Consumers embrace health IT, docs lag behind
When it comes to willingness to interact and engage with health information technology, consumers far surpass their physicians, according to the findings of Thursday’s Optum Institute and Harris Interactive national survey.
Officials say the survey – which includes responses from 4,270 physicians, consumers and hospital executives – provides new insights into U.S. consumers’ willingness to go online to view their medical records and engage with care providers.
Among the findings, officials point out that while 70 percent of physicians surveyed have basic electronic medical record (EMR) capabilities, only 40 percent of physicians say they have the capability to engage with patients via email or provide patients with access to their health records.
[See also: Docs adopt and adapt, yet still cling to old ways.]
Findings also suggest that consumers are ready to use technology-enabled features today, as three out of four consumers say they are willing to go online to access their medical records, and more than 60 percent want to communicate with their doctors via email or the Internet.
Survey officials also note the readiness of not only the younger generations to go online, but also seniors, as more than half of that age group surveyed (57 percent) indicated a willingness to go online to manage their health and communicate with their providers.
“Nearly two decades after email has become widespread, most patients say they want to – but still can’t – email their care provider,” said Simon Stevens, chairman of the Optum Institute. “This research underlines the need for health information systems that can talk to each other, and that allow patients to access their own health information.”

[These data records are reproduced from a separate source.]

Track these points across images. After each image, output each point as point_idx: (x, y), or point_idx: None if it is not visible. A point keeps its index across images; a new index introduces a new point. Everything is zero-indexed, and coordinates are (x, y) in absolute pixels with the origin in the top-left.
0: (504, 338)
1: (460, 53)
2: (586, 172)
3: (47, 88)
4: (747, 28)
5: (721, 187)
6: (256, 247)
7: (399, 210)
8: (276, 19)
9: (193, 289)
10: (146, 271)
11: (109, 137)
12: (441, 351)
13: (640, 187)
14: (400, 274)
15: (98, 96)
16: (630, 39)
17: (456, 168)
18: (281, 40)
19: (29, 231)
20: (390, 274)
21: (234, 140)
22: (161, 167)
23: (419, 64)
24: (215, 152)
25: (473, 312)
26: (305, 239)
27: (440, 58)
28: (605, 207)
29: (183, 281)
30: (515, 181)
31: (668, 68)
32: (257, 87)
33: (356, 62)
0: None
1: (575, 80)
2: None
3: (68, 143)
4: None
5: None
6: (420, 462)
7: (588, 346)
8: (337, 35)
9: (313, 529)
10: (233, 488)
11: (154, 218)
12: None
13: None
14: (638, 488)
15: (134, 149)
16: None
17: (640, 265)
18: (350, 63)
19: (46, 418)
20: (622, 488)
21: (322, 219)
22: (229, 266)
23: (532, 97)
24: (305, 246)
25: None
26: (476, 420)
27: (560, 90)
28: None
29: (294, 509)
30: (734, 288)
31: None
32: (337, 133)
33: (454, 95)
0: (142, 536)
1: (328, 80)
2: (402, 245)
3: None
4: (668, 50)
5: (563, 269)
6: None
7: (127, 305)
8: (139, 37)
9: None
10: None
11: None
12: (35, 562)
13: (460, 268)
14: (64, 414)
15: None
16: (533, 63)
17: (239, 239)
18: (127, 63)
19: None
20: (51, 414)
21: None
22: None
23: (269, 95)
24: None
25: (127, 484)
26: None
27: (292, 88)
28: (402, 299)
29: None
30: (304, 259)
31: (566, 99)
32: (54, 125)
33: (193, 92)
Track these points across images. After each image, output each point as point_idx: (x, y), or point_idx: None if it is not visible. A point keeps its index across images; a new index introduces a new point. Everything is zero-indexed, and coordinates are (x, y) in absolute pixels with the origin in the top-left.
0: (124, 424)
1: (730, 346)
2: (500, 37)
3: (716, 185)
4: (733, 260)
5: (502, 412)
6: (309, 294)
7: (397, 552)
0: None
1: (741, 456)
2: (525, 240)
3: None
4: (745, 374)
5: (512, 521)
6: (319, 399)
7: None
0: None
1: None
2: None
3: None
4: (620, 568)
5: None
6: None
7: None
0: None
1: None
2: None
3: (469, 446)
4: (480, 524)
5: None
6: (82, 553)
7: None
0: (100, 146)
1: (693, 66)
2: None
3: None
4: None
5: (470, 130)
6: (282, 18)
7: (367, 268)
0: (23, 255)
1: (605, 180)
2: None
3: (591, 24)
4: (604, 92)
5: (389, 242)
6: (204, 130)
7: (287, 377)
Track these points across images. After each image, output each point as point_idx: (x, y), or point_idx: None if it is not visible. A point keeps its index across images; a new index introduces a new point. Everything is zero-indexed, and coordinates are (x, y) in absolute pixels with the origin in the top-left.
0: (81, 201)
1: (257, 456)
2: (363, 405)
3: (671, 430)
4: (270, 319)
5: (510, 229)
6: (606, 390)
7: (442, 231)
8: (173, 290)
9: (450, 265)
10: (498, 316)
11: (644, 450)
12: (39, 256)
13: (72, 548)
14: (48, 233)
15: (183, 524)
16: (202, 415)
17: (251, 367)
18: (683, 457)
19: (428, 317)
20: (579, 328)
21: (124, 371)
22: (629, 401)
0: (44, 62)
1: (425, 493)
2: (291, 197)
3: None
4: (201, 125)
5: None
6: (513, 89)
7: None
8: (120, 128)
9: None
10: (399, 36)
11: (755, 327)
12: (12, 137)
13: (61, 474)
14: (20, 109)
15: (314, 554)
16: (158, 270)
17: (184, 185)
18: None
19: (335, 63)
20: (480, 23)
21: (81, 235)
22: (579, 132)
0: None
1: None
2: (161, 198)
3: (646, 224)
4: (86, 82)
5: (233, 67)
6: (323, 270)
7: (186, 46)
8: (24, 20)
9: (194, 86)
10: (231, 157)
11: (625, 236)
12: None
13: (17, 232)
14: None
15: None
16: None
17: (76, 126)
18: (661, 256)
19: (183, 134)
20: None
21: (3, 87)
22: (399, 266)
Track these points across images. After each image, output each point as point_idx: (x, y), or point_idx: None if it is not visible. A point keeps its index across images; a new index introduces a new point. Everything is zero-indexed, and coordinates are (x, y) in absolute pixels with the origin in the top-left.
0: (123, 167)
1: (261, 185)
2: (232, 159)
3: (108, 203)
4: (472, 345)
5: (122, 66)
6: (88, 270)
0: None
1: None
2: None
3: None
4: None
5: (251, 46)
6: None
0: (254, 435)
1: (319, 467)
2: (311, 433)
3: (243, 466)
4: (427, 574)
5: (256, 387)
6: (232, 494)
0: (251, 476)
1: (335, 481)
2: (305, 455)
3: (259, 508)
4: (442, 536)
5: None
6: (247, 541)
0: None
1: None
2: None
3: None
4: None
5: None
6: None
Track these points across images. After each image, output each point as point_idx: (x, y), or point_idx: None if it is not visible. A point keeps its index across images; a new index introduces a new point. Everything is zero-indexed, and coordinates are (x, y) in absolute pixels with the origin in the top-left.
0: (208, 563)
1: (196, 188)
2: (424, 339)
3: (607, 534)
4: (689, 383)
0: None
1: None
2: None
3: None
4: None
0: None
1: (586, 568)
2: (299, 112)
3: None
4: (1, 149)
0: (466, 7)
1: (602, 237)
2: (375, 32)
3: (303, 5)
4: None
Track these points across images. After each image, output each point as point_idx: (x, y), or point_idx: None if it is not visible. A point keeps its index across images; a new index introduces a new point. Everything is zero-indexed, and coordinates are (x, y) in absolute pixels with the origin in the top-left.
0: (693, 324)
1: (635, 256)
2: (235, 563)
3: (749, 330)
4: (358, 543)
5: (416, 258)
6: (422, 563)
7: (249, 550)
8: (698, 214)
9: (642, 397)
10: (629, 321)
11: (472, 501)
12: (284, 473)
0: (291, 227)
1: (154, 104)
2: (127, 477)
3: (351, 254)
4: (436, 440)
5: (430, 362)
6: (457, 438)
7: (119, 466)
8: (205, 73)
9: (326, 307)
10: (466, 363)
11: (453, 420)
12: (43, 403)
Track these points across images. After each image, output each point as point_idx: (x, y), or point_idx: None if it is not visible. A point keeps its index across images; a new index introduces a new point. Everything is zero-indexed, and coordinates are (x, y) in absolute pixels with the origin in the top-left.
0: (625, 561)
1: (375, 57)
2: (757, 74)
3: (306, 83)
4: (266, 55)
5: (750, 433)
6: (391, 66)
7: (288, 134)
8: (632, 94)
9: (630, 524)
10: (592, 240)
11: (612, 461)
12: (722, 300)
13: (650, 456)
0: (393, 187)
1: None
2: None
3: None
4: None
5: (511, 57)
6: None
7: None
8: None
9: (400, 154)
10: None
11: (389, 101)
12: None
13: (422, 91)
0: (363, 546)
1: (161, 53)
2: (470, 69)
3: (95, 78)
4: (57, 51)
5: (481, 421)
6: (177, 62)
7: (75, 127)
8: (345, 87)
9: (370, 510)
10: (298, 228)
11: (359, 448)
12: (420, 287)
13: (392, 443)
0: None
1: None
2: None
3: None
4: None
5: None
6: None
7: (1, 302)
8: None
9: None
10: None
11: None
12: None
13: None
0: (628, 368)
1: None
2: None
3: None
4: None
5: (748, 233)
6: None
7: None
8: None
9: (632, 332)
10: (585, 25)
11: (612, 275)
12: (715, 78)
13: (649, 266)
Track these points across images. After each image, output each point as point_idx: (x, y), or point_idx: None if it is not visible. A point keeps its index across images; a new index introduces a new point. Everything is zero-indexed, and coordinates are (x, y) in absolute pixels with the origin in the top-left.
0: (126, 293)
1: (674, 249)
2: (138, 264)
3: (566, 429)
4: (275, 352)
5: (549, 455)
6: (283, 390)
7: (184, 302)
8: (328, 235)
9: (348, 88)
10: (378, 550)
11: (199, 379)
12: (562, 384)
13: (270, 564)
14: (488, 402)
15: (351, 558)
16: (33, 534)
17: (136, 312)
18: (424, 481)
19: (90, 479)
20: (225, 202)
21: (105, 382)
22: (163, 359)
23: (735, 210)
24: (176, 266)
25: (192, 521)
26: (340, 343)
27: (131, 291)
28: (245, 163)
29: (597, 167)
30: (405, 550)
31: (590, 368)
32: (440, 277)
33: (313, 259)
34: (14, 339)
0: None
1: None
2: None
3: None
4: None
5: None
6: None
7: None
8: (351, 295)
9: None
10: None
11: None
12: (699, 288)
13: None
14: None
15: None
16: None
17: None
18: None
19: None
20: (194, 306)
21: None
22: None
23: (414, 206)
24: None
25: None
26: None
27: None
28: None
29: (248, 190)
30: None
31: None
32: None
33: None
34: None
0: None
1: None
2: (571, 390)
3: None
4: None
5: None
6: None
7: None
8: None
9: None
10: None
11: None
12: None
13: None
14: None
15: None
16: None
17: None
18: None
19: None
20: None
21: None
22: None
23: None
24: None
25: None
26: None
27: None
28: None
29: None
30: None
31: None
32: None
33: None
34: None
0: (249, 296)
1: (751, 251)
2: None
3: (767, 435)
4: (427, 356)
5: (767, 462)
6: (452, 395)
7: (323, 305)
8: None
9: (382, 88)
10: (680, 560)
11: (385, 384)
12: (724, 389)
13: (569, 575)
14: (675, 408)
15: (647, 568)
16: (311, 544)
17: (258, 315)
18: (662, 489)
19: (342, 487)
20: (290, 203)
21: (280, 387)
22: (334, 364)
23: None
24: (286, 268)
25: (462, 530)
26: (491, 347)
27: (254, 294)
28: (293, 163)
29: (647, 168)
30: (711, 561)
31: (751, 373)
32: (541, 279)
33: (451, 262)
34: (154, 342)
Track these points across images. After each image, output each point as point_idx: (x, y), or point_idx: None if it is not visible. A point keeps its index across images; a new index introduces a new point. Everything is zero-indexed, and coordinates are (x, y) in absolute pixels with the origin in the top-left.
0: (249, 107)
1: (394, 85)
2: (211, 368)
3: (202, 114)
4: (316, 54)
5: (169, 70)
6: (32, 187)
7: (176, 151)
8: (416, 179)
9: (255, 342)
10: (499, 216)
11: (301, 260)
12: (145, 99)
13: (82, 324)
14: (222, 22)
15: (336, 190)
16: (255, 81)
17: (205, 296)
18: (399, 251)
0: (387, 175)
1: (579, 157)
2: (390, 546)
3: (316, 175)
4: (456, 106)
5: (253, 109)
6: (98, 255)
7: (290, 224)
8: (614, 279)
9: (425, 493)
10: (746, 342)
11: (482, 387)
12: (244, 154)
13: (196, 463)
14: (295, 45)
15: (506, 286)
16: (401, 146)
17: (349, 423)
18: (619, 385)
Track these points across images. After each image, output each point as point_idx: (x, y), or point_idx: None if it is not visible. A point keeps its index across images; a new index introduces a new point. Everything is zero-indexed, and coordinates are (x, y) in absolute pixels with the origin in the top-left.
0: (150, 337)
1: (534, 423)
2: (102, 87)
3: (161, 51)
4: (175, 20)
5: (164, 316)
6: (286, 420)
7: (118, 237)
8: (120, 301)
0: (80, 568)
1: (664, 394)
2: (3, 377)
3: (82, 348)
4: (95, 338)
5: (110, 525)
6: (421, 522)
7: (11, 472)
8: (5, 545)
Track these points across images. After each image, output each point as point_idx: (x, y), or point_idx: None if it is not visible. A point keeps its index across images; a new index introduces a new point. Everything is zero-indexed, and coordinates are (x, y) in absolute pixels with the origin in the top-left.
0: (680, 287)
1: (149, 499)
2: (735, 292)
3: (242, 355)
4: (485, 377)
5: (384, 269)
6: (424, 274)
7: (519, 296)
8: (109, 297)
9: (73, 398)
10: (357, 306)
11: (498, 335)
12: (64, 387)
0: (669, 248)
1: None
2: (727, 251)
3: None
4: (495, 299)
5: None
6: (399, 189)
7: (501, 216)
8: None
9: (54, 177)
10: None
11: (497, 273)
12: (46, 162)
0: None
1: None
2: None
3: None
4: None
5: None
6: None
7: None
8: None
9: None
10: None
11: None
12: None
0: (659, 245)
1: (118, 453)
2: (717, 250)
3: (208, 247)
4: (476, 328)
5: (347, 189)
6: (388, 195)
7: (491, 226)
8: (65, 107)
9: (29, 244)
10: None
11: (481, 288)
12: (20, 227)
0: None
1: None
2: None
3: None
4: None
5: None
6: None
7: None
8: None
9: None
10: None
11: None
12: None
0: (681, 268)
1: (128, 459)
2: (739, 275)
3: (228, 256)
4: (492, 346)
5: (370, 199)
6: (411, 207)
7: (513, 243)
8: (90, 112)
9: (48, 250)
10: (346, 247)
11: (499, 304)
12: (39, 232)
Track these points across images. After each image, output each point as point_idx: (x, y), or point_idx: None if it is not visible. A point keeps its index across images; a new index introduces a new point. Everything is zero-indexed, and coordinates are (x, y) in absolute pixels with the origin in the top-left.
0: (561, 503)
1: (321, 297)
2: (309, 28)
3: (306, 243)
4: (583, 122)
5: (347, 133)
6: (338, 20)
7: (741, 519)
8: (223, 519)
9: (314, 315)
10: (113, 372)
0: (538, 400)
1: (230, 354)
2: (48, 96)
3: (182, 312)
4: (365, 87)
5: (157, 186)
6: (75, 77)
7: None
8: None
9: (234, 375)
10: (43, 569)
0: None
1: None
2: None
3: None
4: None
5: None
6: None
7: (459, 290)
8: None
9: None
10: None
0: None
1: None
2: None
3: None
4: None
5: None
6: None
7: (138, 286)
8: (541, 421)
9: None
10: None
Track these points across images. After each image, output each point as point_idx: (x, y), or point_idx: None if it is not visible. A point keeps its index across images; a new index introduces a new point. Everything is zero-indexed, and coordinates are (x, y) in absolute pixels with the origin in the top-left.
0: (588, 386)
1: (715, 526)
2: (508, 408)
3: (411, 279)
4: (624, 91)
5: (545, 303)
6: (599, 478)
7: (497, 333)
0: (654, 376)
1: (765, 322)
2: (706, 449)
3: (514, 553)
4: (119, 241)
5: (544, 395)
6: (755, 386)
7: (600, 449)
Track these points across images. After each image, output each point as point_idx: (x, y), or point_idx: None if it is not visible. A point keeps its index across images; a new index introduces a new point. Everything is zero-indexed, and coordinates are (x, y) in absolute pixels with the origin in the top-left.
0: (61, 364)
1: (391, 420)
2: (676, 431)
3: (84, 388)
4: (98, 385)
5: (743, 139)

The survey also highlights a growing number of consumers who want online mobile access to health services. Survey findings show approximately two-thirds of consumers are either interested or very interested in receiving appointment reminders by email, with 40 percent wanting text reminders. The young, minorities and Medicaid beneficiaries constitute the majority of this 40 percent. This compares to the 28 percent who want appointment reminders via snail mail.